How does it solve the standard issues of alignment like seeking convergent instrumental goals [? · GW]?
comment by Gyrodiot · 2022-04-09T22:37:27.147Z · LW(p) · GW(p)
Hi! Thank you for this outline. I would like some extra details on the following points:
- "They will find bugs! Maybe stack virtual boxes with hard limits" - Why is bug-finding an issue, here? Is your scheme aimed at producing agents that will not want to escape, or agents that we'd have to contain?
- "Communicate in a manner legible to us" - How would you incentivize this kind of legibility, instead of letting communication shift to whatever efficient code is most useful for agents to coordinate and get more XP?
- "Have secret human avatars steal, lie and aggress to keep the agents on their toes" - What is the purpose of this part? How is this producing aligned agents from definitely adversarial behavior from humans?
↑ comment by eg · 2022-04-10T13:00:36.664Z · LW(p) · GW(p)
"They will find bugs! Maybe stack virtual boxes with hard limits" - Why is bug-finding an issue, here? Is your scheme aimed at producing agents that will not want to escape, or agents that we'd have to contain?

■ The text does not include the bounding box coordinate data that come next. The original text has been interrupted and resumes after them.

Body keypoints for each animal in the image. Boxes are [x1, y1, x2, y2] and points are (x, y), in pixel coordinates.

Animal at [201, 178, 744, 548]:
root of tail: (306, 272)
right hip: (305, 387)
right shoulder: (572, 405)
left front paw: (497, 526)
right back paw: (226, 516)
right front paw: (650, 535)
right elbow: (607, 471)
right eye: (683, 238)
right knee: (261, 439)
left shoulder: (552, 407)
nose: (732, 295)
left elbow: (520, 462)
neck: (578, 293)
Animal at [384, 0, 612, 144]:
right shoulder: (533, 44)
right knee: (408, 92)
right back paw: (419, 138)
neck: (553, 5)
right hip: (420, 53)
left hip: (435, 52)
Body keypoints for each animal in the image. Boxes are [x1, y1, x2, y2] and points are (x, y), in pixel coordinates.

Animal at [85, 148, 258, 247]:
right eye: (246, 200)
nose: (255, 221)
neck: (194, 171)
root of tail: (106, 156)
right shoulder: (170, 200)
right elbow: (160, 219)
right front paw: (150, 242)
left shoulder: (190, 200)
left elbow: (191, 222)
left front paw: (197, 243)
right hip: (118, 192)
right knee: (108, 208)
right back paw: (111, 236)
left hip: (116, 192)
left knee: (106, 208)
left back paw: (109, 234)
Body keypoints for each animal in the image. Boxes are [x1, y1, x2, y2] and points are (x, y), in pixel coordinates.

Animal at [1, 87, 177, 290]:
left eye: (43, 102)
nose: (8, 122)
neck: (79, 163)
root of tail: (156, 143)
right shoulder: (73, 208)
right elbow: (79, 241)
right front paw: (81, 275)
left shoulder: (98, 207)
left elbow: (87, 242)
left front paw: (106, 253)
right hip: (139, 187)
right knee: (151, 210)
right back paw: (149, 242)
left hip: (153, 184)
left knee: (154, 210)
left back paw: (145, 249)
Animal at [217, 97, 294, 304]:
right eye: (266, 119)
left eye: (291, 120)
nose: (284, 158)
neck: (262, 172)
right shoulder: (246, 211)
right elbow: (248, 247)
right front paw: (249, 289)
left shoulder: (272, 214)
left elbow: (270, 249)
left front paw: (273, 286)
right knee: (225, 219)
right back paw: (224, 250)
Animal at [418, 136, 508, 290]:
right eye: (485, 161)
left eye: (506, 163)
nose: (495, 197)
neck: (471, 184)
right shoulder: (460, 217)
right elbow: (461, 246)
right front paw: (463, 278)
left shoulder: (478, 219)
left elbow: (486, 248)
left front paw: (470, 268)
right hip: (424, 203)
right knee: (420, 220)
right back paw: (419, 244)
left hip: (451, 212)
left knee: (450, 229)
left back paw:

The point is to help friendliness emerge naturally. If a malevolent individual agent happens to grow really fast before friendly powers are established, that could be bad.
Some of them will like it there, some will want change/escape, which can be sorted out once Earth is much safer. Containment is for our safety while friendliness is being established.
"Communicate in a manner legible to us" - How would you incentivize this kind of legibility, instead of letting communication shift to whatever efficient code is most useful for agents to coordinate and get more XP?
It can shift. Legibility is most important in the early stages of the environment anyway. I mostly meant messaging interfaces we can log and analyze.
"Have secret human avatars steal, lie and aggress to keep the agents on their toes" - What is the purpose of this part? How is this producing aligned agents from definitely adversarial behavior from humans?
The purpose is to ensure they learn real friendliness rather than fragile niceness. If they fell into a naive superhappy attractor (see 3WC), they would be a dangerous liability. The smart ones will understand.